Search the records below for the word "mathbf". Pull out each line that has it.

*** Opening of Given entries ***

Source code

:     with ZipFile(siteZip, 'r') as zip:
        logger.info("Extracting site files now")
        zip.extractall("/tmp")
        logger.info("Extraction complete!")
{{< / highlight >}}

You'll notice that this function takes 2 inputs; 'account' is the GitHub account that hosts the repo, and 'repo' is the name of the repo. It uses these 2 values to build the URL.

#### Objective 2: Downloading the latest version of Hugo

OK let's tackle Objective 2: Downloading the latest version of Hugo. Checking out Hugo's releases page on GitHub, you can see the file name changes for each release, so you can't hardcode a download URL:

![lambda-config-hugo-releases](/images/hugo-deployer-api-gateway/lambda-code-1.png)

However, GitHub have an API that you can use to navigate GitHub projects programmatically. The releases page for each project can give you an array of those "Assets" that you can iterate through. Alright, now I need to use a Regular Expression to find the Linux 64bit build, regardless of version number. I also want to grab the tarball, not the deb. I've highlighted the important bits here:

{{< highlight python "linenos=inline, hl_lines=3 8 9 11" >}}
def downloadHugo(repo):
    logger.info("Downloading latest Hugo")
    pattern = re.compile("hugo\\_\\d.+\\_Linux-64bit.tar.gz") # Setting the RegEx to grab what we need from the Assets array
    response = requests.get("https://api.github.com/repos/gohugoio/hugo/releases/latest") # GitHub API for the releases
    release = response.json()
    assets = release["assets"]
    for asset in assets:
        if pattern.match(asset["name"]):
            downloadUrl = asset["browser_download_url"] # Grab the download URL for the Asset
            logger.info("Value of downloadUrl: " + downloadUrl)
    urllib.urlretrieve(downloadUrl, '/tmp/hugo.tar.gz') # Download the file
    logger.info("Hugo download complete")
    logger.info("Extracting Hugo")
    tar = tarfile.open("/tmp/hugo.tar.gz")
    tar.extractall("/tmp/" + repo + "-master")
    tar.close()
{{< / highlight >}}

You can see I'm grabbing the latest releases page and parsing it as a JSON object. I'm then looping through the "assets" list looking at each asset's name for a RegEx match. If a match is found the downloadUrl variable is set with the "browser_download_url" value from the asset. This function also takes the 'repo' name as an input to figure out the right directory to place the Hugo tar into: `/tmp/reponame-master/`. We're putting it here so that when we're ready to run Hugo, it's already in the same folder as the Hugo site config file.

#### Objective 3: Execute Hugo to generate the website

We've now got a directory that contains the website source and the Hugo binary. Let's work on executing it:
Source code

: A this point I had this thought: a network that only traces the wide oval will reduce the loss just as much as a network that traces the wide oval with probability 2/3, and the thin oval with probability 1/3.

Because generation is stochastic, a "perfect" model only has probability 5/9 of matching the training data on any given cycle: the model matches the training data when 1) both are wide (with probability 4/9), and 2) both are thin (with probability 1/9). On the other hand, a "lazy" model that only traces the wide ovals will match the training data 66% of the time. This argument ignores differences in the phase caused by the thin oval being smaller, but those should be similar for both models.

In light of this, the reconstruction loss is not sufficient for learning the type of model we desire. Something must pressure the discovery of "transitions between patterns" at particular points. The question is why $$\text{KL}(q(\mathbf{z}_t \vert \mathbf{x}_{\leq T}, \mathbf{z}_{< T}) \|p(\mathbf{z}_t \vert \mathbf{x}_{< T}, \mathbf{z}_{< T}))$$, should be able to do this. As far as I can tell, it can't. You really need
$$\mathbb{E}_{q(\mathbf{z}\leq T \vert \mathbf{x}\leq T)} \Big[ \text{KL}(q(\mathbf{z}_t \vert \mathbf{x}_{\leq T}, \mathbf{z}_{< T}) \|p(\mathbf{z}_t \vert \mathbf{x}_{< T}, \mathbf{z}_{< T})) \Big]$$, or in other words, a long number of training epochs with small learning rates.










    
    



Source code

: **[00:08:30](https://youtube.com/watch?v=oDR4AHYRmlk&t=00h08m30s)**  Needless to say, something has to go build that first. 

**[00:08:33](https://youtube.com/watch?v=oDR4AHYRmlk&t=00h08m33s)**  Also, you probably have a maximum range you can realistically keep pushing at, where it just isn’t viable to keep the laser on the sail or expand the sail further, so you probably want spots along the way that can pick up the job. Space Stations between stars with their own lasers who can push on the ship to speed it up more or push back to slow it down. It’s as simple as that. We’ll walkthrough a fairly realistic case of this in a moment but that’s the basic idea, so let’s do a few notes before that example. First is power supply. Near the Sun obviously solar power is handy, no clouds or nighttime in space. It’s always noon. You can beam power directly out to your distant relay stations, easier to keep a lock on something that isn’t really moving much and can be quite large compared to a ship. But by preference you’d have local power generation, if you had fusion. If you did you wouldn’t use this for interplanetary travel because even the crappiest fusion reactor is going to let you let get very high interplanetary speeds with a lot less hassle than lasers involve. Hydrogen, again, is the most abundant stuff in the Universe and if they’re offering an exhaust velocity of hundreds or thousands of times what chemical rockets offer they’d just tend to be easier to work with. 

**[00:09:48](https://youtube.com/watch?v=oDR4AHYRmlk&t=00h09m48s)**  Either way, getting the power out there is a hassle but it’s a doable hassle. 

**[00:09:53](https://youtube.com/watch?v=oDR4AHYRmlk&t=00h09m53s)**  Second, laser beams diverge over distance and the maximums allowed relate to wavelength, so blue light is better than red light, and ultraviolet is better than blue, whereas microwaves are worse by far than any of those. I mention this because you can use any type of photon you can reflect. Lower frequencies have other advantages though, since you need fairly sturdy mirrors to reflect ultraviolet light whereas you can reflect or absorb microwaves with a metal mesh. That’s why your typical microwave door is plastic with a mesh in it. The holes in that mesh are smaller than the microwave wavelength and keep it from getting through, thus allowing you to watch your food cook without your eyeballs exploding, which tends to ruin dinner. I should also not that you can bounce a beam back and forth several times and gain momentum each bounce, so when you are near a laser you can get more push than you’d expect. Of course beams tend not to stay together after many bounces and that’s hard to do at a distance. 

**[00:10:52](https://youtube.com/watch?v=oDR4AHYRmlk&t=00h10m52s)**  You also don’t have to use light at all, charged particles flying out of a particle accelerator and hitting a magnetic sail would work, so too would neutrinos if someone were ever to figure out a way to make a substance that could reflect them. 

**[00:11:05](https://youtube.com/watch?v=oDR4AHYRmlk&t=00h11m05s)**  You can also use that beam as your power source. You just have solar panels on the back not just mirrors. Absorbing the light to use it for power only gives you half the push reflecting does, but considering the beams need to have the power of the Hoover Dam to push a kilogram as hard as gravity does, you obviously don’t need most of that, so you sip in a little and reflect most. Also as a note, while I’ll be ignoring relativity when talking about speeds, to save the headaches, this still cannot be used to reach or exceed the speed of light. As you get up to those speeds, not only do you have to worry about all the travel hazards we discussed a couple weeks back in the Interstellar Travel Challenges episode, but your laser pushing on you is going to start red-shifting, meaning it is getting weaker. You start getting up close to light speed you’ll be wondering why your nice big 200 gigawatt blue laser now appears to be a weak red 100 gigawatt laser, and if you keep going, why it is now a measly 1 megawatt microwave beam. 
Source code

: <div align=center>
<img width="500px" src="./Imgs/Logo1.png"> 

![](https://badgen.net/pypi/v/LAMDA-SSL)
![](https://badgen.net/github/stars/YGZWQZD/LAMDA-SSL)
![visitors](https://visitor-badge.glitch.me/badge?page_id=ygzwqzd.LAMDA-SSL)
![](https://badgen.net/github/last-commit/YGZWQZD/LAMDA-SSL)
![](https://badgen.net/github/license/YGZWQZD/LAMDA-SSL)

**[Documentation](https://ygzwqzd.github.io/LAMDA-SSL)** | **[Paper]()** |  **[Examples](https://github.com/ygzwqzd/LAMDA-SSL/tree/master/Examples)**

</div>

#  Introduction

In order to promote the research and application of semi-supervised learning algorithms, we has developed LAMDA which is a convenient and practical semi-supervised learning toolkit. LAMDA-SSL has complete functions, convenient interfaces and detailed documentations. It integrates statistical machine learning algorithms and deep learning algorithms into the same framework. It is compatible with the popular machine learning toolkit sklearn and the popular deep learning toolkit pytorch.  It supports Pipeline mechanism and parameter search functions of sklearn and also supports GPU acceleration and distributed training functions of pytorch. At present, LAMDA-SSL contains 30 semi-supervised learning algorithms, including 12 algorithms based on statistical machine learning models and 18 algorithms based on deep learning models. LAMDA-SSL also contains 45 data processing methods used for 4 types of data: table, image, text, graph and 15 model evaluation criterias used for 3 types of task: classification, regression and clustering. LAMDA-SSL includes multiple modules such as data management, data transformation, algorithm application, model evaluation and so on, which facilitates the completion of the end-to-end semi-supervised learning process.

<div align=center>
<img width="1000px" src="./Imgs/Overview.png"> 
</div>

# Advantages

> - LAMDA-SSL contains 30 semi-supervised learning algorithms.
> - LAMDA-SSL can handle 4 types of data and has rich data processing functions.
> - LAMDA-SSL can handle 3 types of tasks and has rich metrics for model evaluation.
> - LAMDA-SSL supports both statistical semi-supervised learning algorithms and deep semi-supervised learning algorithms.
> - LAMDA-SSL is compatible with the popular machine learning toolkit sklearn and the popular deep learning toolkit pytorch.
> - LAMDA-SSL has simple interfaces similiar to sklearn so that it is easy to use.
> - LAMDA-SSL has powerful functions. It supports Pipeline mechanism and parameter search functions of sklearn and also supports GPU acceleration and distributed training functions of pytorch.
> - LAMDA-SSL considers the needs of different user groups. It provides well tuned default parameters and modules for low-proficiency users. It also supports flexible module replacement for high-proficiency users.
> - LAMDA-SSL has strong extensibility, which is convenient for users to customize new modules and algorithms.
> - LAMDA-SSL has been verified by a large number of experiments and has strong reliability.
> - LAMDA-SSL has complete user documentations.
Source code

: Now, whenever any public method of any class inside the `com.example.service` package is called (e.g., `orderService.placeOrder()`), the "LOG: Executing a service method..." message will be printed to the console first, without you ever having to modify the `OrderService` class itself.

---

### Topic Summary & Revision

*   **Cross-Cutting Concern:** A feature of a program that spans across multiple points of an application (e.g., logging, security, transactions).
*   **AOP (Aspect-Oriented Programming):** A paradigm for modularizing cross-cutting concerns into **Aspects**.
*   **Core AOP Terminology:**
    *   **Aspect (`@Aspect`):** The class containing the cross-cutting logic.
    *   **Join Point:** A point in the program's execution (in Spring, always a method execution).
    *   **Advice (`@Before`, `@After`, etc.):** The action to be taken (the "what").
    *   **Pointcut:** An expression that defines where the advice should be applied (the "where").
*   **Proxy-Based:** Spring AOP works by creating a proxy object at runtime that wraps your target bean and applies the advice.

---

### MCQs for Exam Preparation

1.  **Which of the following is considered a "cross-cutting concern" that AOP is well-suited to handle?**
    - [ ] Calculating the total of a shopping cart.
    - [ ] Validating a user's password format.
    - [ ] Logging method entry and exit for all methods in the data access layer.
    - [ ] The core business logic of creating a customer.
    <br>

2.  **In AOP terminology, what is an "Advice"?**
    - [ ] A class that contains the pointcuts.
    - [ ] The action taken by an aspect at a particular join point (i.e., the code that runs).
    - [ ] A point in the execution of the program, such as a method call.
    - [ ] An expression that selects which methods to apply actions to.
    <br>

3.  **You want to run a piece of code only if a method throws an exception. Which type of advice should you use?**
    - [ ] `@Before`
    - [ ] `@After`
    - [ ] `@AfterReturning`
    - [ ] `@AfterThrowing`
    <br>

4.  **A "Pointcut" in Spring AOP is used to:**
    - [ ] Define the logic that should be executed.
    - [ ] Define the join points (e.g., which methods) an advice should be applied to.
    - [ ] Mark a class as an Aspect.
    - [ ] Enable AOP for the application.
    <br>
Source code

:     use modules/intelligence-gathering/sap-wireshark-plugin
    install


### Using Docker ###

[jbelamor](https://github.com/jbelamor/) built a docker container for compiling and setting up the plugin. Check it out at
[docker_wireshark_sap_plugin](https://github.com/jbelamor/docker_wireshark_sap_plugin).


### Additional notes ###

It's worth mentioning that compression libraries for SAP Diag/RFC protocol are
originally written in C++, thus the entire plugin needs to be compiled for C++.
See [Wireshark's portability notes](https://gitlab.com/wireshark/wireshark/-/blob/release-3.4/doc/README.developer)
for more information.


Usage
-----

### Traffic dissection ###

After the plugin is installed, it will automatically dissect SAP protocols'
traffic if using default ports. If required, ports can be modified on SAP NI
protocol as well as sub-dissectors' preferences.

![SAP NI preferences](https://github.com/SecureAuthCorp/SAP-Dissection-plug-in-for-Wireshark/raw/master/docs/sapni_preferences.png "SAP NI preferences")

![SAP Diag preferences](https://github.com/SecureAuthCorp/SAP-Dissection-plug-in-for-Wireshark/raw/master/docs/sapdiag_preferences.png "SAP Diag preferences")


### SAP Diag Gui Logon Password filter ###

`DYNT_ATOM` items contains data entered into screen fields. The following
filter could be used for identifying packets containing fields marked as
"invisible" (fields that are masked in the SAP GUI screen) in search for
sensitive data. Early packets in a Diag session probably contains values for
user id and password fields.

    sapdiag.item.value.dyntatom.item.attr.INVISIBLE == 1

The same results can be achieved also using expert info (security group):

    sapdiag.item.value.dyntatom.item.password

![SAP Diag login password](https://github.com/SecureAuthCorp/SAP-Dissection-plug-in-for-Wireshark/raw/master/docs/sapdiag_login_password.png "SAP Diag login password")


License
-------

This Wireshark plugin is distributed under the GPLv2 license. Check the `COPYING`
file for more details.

*** Close of Given entries ***

- **Answer for this exercise**:
In light of this, the reconstruction loss is not sufficient for learning the type of model we desire. Something must pressure the discovery of "transitions between patterns" at particular points. The question is why $$\text{KL}(q(\mathbf{z}_t \vert \mathbf{x}_{\leq T}, \mathbf{z}_{< T}) \|p(\mathbf{z}_t \vert \mathbf{x}_{< T}, \mathbf{z}_{< T}))$$, should be able to do this. As far as I can tell, it can't. You really need
$$\mathbb{E}_{q(\mathbf{z}\leq T \vert \mathbf{x}\leq T)} \Big[ \text{KL}(q(\mathbf{z}_t \vert \mathbf{x}_{\leq T}, \mathbf{z}_{< T}) \|p(\mathbf{z}_t \vert \mathbf{x}_{< T}, \mathbf{z}_{< T})) \Big]$$, or in other words, a long number of training epochs with small learning rates.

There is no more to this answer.